Esse texto confunde duas coisas distintas: Profissão e Educação; posso ter um trabalho banal, simples e ter a maior das educações. O que tenho visto mais ao meu redor é gente cheia de talento e com ótima educação em trabalhos simples. Aliás, tendo em conta o sistema atual é muito provável que o bom poeta seja aquele que trabalha no café da esquina, aquele que se “NEGA” a compactuar com o sistema oco e podre. A título de exemplo, lembremo-nos do filme “Paterson” (Jim Jarmuch, 2016): o poeta, o bom poeta, é este homem do autocarro, um homem num trabalho normal, simples e sujeito aos problemas do quotidiano –o cão que rasga todos os seus poemas e, mesmo assim, continua a escrever. Como alguém já escreveu: “A poesia está na rua!”. Não nas redomas cheias de pó lá de casa.

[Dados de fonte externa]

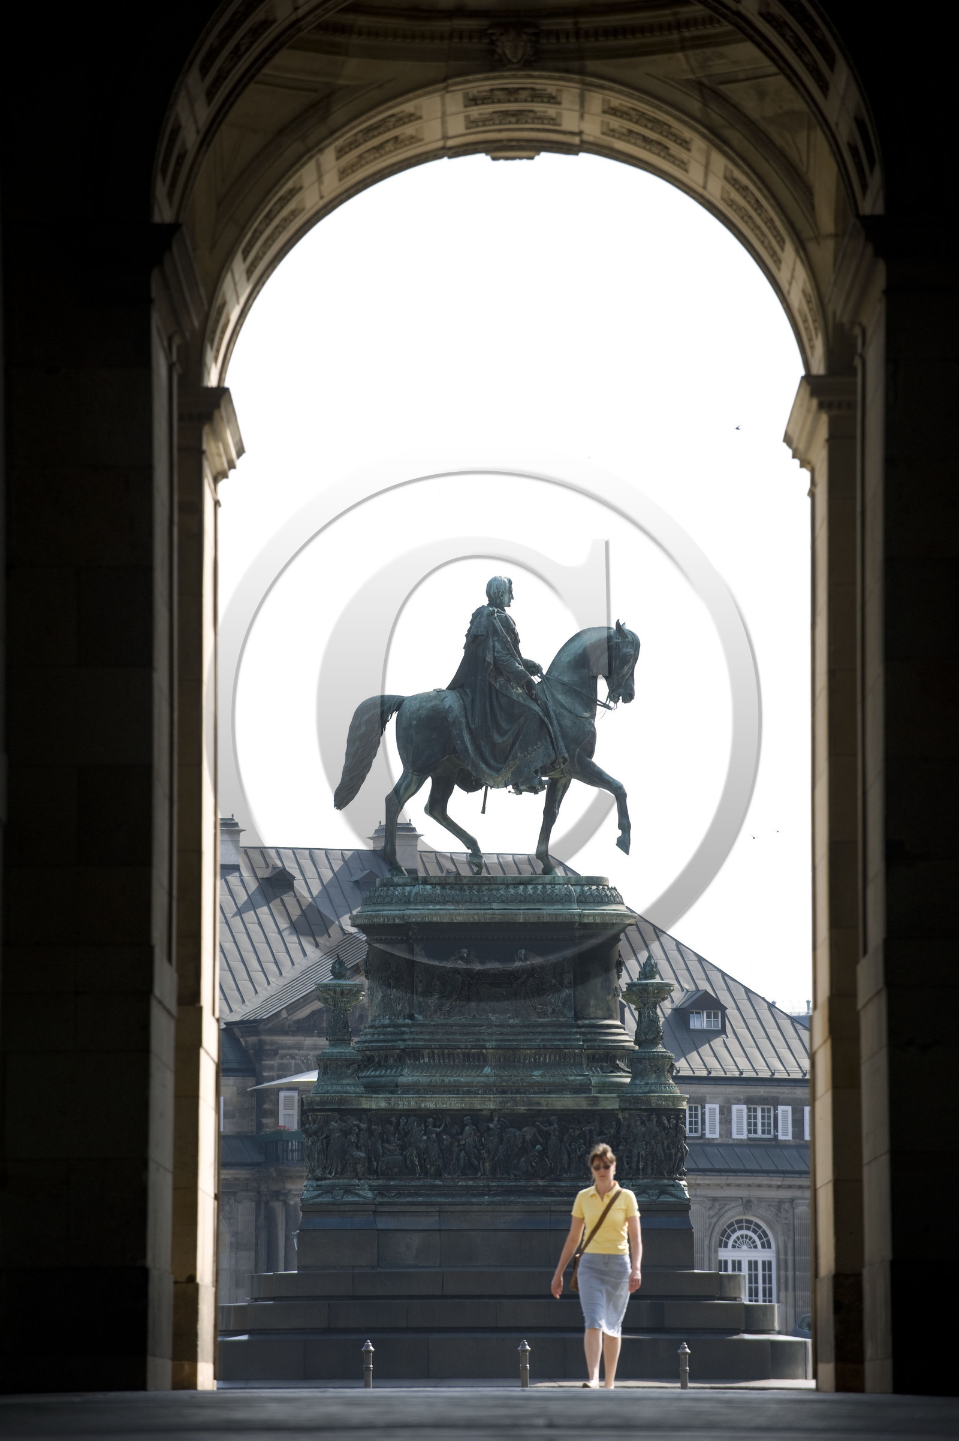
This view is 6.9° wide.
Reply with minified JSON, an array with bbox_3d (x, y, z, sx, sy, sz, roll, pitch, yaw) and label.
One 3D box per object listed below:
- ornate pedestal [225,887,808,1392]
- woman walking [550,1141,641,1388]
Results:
[{"bbox_3d":[0.285,7.146,139.700,10.990,8.870,8.600,0,-5,0],"label":"ornate pedestal"},{"bbox_3d":[0.790,3.689,54.000,0.600,1.670,0.470,0,-5,3],"label":"woman walking"}]

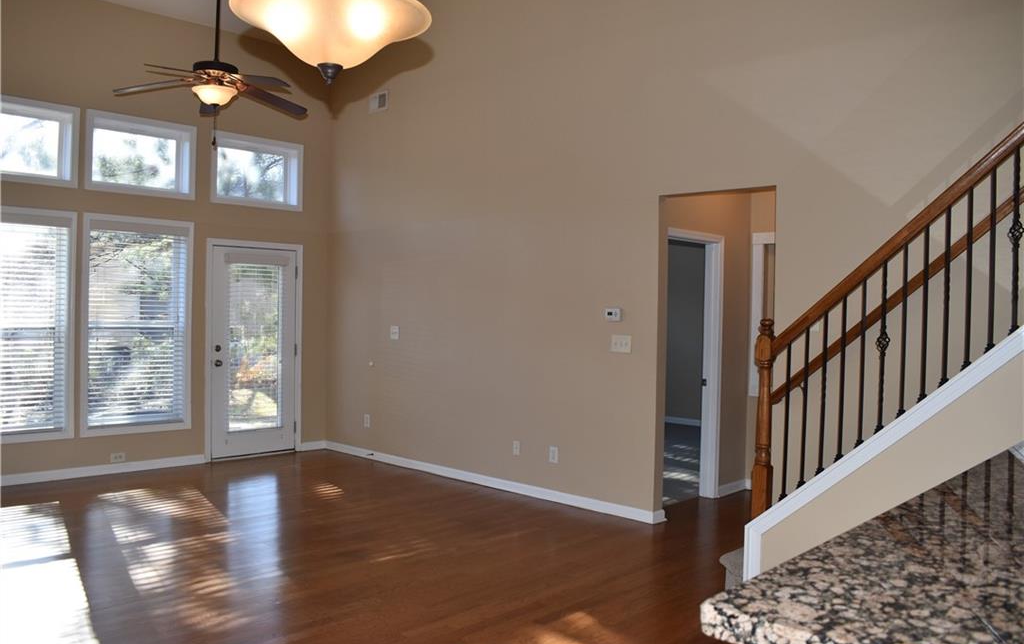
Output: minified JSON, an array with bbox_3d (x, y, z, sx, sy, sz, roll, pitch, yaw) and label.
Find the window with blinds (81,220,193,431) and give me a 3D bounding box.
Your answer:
[{"bbox_3d":[-3.321,0.030,6.840,0.055,1.771,0.835,1,1,43],"label":"window with blinds"}]

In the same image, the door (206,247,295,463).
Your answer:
[{"bbox_3d":[-2.575,0.274,7.677,0.110,2.136,1.025,1,1,43],"label":"door"}]

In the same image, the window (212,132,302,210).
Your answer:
[{"bbox_3d":[-2.542,-1.492,7.663,0.110,0.705,0.988,1,1,43],"label":"window"}]

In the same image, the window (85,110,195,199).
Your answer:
[{"bbox_3d":[-3.305,-1.467,6.856,0.110,0.680,0.942,1,1,43],"label":"window"}]

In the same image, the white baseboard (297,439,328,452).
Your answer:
[{"bbox_3d":[-2.106,1.302,8.110,0.016,0.083,0.285,1,1,43],"label":"white baseboard"}]

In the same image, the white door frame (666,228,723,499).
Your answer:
[{"bbox_3d":[1.333,0.370,5.891,0.130,2.098,0.953,1,1,43],"label":"white door frame"}]

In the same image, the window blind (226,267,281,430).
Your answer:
[{"bbox_3d":[-2.546,0.255,7.627,0.040,1.643,0.591,1,1,43],"label":"window blind"}]

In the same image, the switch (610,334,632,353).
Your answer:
[{"bbox_3d":[0.791,0.165,5.567,0.177,0.130,0.008,1,1,43],"label":"switch"}]

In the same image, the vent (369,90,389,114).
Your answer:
[{"bbox_3d":[-1.318,-2.167,7.566,0.324,0.184,0.020,1,1,43],"label":"vent"}]

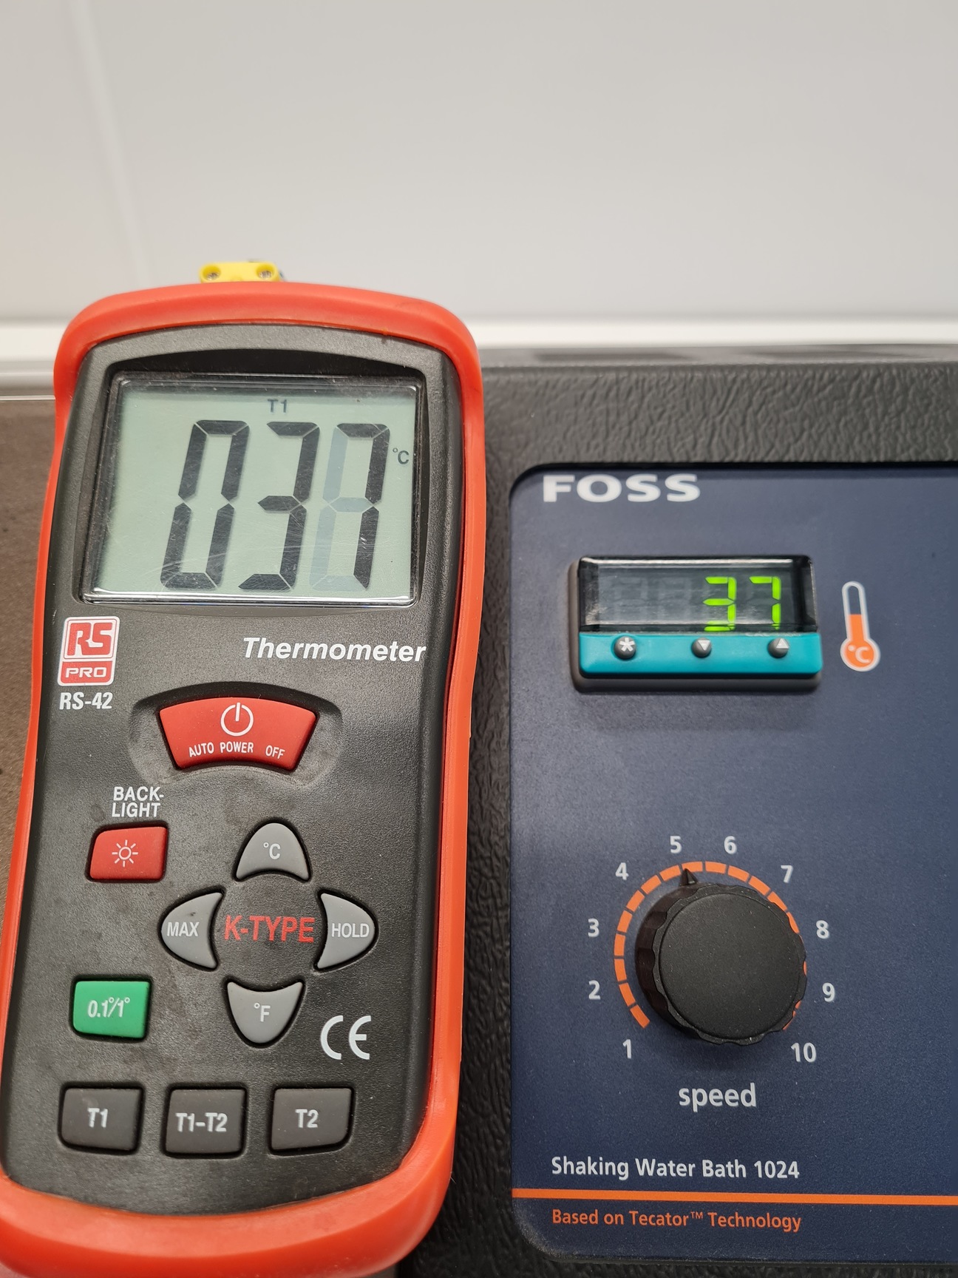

Voltemos ao poema de Yvete Centeno. Só me apetece dizer que é uma pérola, um belíssimo poema. Não fiquei indiferente, pelo contrário, tocou-me. Conhecia o seu nome, mas nunca a li com atenção, talvez, confesso, por algum preconceito meu. Mas alguém que coloca na sua nota biográfica a frase - “É casada, tem quatros filhos e 15 netos” antes da sua formação académica, merece atenção. O poema fala do choque de gerações e do ser-se esquecido. Embora compreenda e entenda o que o poeta/sujeito poético quer dizer, é preciso dizer que talvez não seja bem verdade. Talvez ainda haja gente nova que queira descobrir a sua poesia. Eu quero.
Ao ler o seu poema, lembrei-me de todas aquelas mulheres artistas com 80 anos, ou muito mais anos, que só são descobertas no fim da vida, lembrei-me desse universo feminino e esquecido. Yvete Centeno não é propriamente uma mulher esquecida de muitos, mas, ao mesmo tempo, é-o porque há toda uma jovem geração, a minha, que não a conhece, pelo menos enquanto poeta. Talvez seja tempo de ir à procura da sua poesia, de a ler com atenção, de a redescobrir ou descobrir, de a valorizar. É um percurso que me interessa fazer depois de ter lido aquele poema – “Um Villon Português”. Acho-o muito bonito e só apetece dizer-lhe, a essa senhora, mulher já na casa dos 80, que talvez não fique totalmente esquecida. E que talvez sejam os “vilões”, deste banal filme, os primeiros a reconhecer e a anunciar que ela “não está a mais na imagem”, os primeiros a anunciar que ela deve ser parte integrante da “Imagem”, desta teia que a Poesia Portuguesa.
Mesmo não gostando da introdução, por achar distorcida – uma bolha disforme - recomendo a leitura da revista. Traz bons poemas e há que valorizar uma nova corrente de boas revistas de poesia que por aí andam, assim como o esforço de quem as faz. Depois de mim não é o Dilúvio, mas, sim, a Mudança – “aquela que eu já não entendo porque o meu tempo passou”. Esta é a minha mensagem para os mais velhos, aqueles que tanto se atormentam com o que produzem as camadas mais jovens. A poesia, meus bons senhores, vence sempre e, entre tanta porcaria, talvez haja ainda boa poesia, aquela que os nossos olhos viciados não veem. Hoje trouxe a Nervo 8, talvez, quando tiver mais privilégios, traga outras. Andam por aí inúmeras revistas que devemos ler. Para finalizar, destaco, ainda, os poemas de Carlos Alberto Machado, Maria Teresa Horta e Frederico Pedreira.